• Work request: Copy the following data line for line, omitting the pictures.
Segment Start: Supplied data
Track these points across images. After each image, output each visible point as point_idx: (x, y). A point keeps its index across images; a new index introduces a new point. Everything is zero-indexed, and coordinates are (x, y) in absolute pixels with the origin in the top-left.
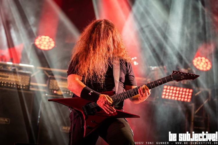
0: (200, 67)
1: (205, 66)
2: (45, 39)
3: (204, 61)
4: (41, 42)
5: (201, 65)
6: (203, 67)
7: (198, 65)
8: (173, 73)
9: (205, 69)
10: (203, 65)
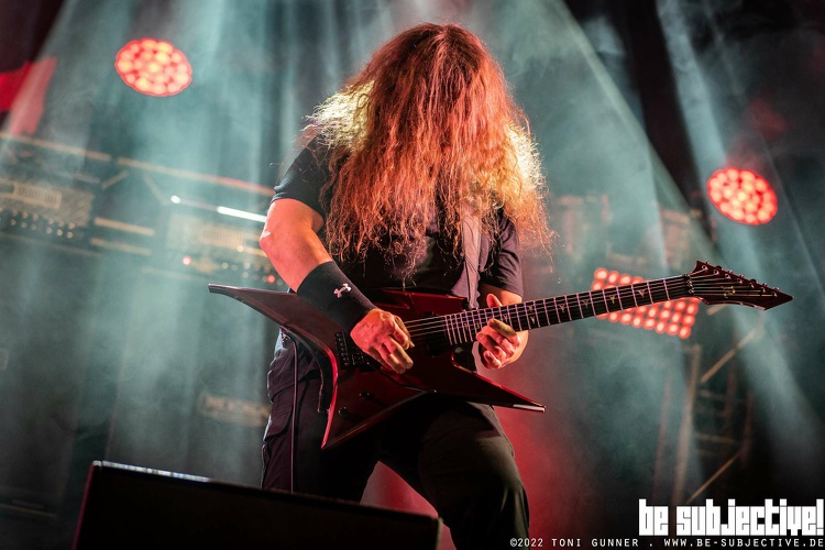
Segment End: Supplied data
• Response:
Track these points across images. After each image, output each visible point as point_idx: (x, y). A point keeps its index across images; a new index introduces a new point. Everything is zero-indexed, and coordinates are (x, y) in absolute pixels with the origin in the top-left.
0: (200, 67)
1: (205, 66)
2: (45, 39)
3: (204, 61)
4: (41, 42)
5: (201, 65)
6: (203, 67)
7: (198, 65)
8: (173, 73)
9: (205, 69)
10: (203, 65)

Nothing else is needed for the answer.